Transcribed page contents →

________

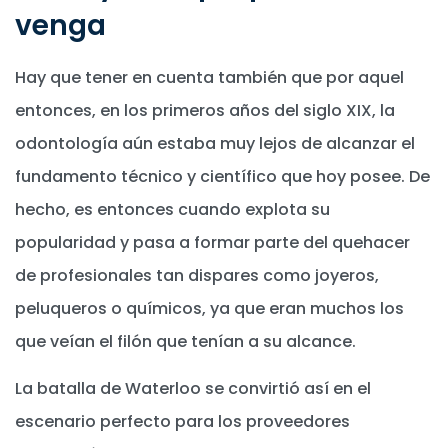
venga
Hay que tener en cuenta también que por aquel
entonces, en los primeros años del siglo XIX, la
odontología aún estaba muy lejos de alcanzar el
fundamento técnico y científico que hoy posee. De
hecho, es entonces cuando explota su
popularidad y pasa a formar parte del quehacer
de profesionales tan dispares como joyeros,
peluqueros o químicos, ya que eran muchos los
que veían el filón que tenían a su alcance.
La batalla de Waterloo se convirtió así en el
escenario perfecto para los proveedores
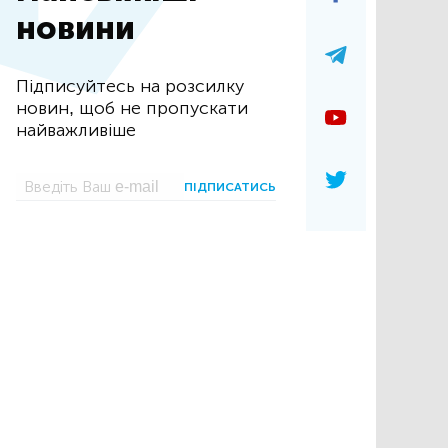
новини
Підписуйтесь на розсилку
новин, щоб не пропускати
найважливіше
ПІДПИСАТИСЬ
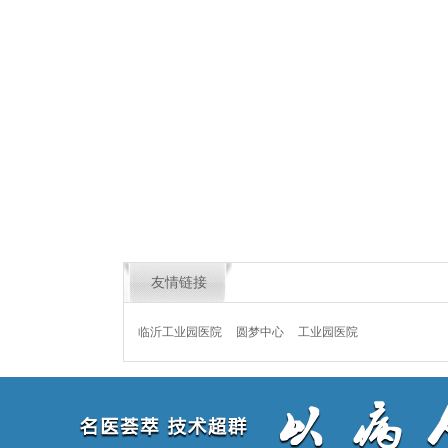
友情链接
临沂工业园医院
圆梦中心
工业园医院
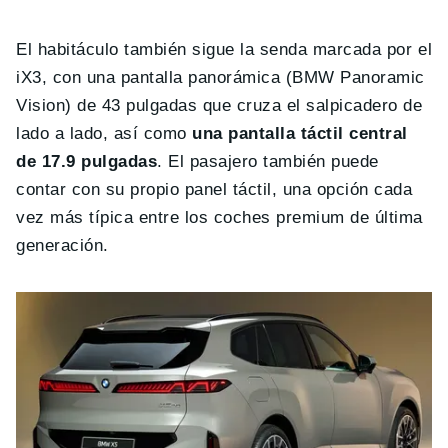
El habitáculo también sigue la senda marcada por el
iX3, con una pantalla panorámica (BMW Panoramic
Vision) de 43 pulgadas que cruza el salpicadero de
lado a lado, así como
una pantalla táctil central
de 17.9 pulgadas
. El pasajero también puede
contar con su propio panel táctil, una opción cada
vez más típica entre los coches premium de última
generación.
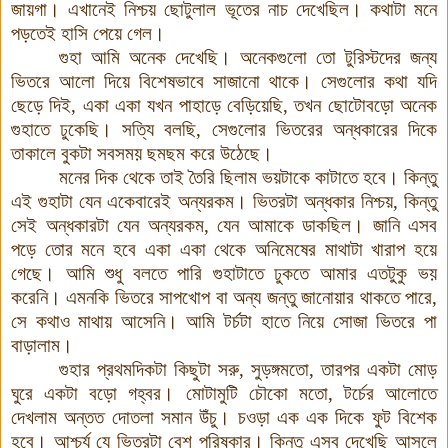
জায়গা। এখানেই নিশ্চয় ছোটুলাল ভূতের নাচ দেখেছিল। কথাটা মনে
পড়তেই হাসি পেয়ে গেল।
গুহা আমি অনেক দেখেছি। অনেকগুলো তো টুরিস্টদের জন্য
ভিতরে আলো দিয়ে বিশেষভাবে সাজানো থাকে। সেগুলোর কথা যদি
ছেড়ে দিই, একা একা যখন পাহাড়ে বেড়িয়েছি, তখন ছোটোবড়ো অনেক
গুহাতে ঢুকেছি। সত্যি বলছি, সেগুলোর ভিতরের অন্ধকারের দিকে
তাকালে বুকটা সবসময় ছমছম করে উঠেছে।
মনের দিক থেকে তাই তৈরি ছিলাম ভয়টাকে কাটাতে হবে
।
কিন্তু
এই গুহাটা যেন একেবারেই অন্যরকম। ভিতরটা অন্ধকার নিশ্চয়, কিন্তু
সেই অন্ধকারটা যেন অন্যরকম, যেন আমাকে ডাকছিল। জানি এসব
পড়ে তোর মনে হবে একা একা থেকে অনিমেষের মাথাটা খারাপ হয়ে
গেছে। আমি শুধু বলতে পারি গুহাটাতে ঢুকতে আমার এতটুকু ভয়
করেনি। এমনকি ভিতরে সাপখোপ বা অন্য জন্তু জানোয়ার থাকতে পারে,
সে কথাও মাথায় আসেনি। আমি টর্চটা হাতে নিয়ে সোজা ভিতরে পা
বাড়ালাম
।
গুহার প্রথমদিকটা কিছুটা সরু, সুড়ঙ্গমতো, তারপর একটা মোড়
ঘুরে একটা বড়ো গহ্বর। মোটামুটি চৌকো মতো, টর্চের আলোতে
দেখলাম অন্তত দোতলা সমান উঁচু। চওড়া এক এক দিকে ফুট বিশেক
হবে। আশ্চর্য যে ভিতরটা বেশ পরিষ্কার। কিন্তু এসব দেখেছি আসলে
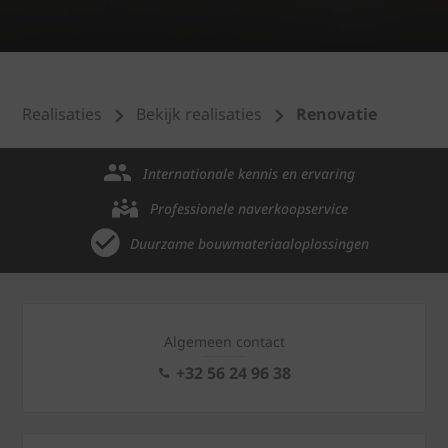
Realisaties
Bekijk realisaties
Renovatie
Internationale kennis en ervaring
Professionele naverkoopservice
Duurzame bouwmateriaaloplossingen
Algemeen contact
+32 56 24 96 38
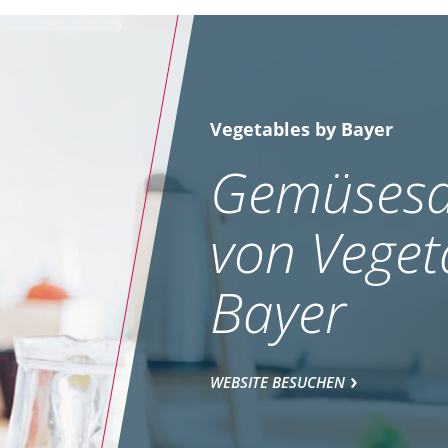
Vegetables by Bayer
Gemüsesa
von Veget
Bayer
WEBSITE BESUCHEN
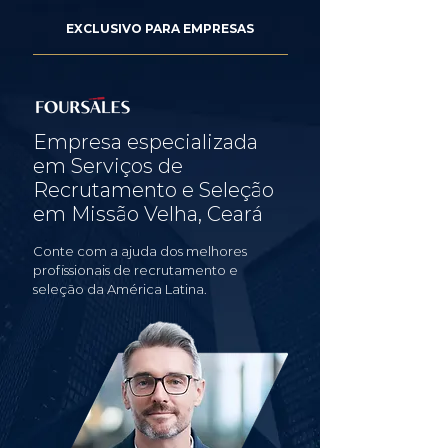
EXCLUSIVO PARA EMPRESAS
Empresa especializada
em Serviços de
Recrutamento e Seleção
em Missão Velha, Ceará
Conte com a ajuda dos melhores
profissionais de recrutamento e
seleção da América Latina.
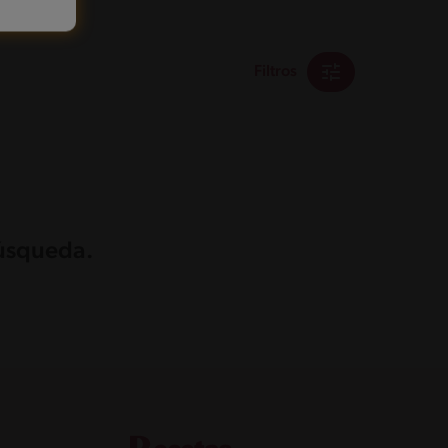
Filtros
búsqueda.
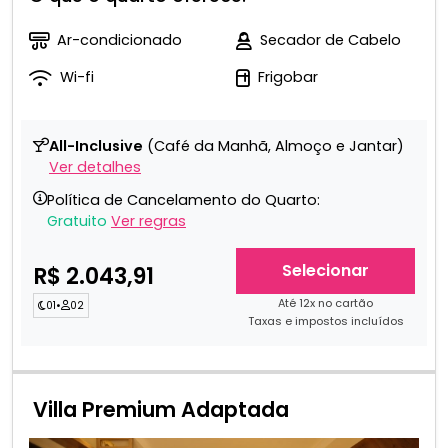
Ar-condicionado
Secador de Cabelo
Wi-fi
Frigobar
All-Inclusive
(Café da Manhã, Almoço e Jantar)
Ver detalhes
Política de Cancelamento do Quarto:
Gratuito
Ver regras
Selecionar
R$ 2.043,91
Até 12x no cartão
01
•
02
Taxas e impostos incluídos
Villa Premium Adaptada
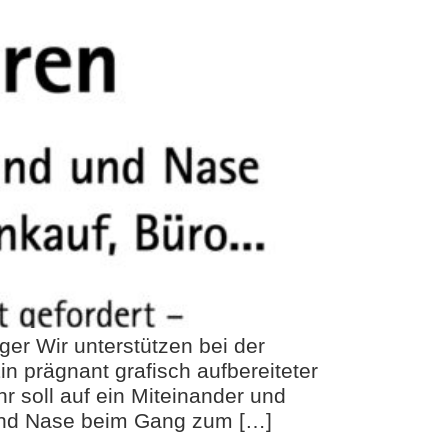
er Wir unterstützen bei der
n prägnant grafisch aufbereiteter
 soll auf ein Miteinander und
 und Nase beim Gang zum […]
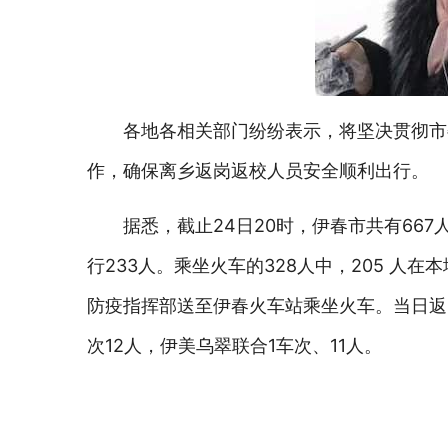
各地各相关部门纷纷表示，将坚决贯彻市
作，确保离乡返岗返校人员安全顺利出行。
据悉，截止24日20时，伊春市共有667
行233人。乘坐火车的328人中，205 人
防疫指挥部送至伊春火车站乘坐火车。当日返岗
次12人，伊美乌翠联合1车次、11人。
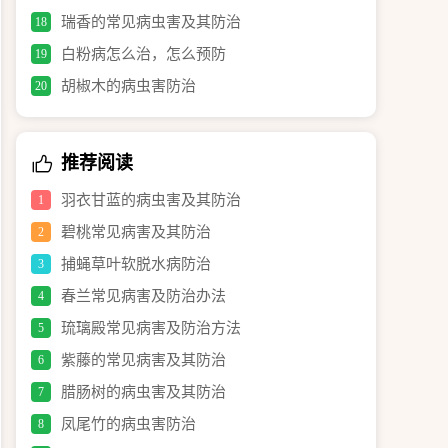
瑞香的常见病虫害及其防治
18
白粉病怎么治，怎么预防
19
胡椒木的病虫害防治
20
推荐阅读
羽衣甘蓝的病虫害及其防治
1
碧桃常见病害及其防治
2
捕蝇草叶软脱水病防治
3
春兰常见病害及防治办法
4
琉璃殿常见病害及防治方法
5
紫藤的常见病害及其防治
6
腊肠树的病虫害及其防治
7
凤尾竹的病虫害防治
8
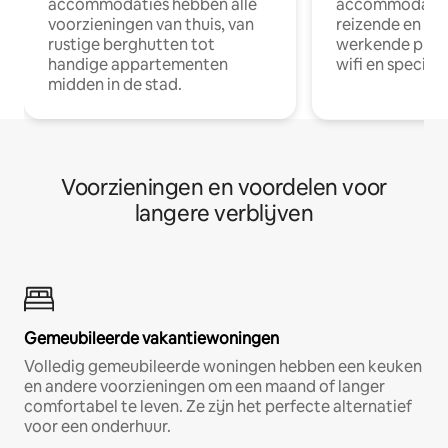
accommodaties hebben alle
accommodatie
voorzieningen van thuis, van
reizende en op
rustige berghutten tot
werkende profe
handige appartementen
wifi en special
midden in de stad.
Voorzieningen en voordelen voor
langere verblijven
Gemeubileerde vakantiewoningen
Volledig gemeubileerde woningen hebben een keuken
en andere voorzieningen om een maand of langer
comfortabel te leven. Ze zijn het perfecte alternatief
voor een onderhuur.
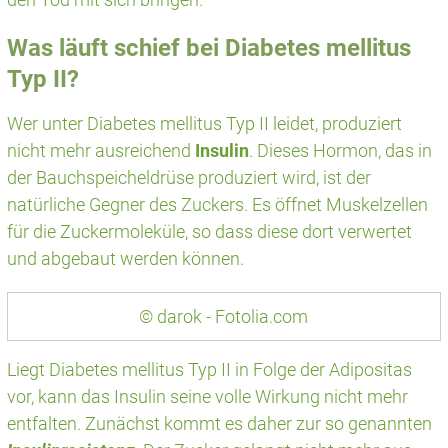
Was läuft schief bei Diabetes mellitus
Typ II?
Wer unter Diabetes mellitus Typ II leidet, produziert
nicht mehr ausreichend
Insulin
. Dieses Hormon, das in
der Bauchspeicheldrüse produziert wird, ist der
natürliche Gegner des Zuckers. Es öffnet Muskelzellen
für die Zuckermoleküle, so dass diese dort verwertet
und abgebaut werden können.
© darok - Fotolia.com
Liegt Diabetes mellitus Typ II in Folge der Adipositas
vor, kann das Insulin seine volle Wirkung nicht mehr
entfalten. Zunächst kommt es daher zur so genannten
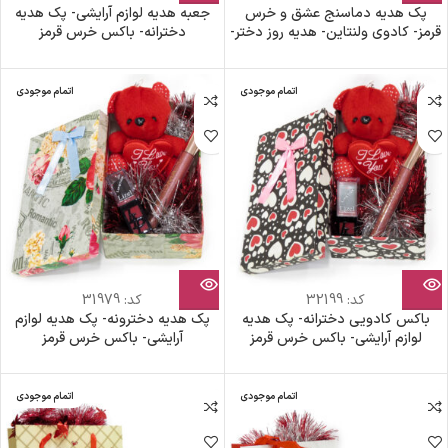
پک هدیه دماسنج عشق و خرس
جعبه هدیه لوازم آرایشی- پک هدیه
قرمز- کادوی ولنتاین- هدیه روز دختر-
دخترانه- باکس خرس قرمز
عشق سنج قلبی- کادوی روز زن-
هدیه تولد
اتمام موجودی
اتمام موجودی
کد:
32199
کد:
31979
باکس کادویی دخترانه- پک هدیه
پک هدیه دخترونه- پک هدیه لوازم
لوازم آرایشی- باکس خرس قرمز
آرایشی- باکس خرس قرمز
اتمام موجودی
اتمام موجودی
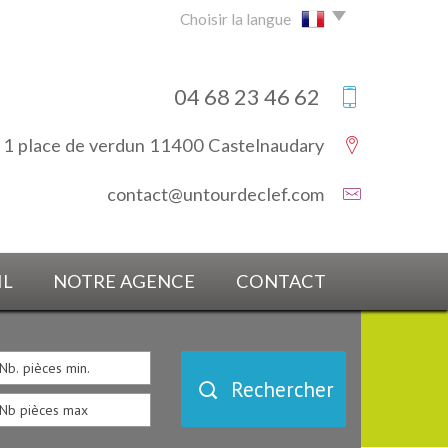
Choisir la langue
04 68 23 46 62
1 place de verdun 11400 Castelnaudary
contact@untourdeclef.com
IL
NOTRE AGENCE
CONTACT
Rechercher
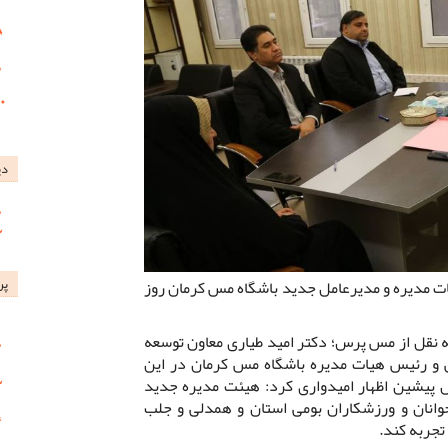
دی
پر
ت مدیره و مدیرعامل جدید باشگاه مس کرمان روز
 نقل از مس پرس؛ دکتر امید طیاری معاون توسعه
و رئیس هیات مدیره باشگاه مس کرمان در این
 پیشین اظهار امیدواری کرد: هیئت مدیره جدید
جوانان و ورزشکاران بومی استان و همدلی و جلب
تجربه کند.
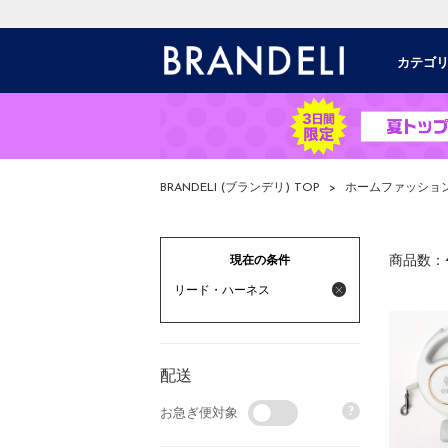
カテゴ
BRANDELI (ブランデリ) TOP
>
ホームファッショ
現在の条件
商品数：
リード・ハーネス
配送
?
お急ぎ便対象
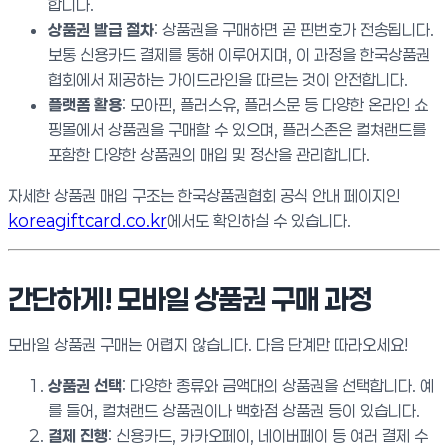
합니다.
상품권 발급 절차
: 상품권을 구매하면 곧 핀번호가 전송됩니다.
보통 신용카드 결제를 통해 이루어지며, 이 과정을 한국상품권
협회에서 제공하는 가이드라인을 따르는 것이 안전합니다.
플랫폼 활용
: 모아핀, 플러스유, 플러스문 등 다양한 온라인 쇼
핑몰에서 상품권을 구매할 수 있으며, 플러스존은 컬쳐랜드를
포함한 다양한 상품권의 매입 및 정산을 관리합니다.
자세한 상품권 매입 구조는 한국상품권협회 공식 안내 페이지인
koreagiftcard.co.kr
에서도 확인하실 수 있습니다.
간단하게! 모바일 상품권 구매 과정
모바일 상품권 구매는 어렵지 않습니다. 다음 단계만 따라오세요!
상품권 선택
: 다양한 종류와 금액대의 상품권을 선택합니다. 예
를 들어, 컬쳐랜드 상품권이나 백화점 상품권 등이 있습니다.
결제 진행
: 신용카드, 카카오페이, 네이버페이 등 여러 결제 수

________

WHAT YOU WILL DO → Set the pictures aside and reproduce exactly the lines above, from the line holding "comfortabel te leven." through the line holding "der Bauchspeicheldrüse produziert", both included, with nothing else.

TASK RESULT →
comfortabel te leven. Ze zijn het perfecte alternatief
voor een onderhuur.
Was läuft schief bei Diabetes mellitus
Typ II?
Wer unter Diabetes mellitus Typ II leidet, produziert
nicht mehr ausreichend
Insulin
. Dieses Hormon, das in
der Bauchspeicheldrüse produziert wird, ist der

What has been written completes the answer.